*TASK ITEM*: The records below hold a stretch from the line with "vfov_deg: 46.4" through the line with "f_number: 6.3"; return exactly those lines, ends included, and nothing more.

*SUPPLIED INFORMATION*:
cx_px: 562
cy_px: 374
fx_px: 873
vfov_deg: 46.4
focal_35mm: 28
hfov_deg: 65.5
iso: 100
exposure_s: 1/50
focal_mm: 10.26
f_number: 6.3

---

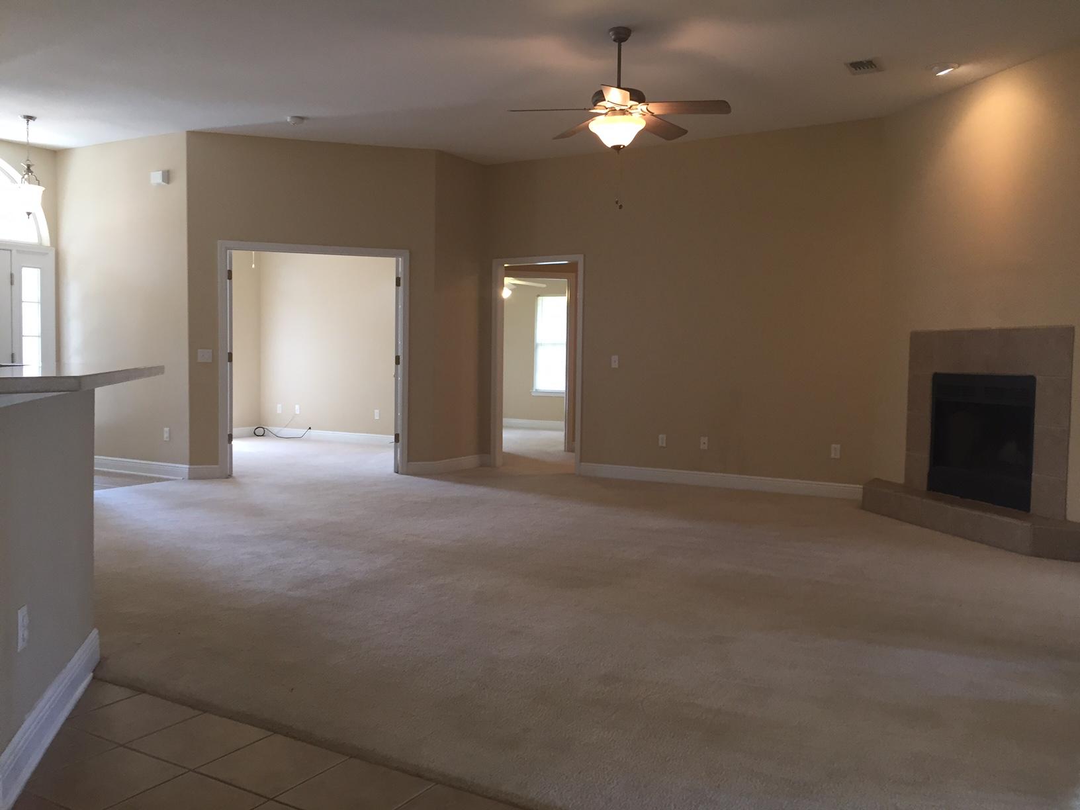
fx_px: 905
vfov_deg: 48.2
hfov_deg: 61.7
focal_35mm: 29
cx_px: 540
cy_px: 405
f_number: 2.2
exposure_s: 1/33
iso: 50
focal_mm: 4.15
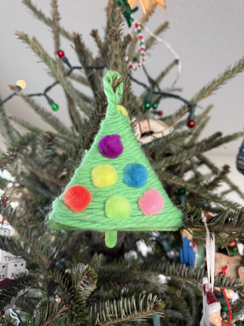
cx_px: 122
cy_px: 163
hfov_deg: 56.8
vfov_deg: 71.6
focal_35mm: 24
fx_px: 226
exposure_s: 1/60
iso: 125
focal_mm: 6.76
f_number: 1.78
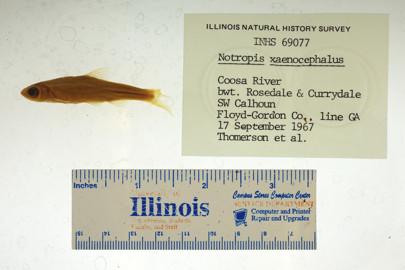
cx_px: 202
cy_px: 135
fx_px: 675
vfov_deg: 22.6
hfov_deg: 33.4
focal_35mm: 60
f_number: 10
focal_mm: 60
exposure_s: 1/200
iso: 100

*FINISHED EXERCISE*:
vfov_deg: 46.4
focal_35mm: 28
hfov_deg: 65.5
iso: 100
exposure_s: 1/50
focal_mm: 10.26
f_number: 6.3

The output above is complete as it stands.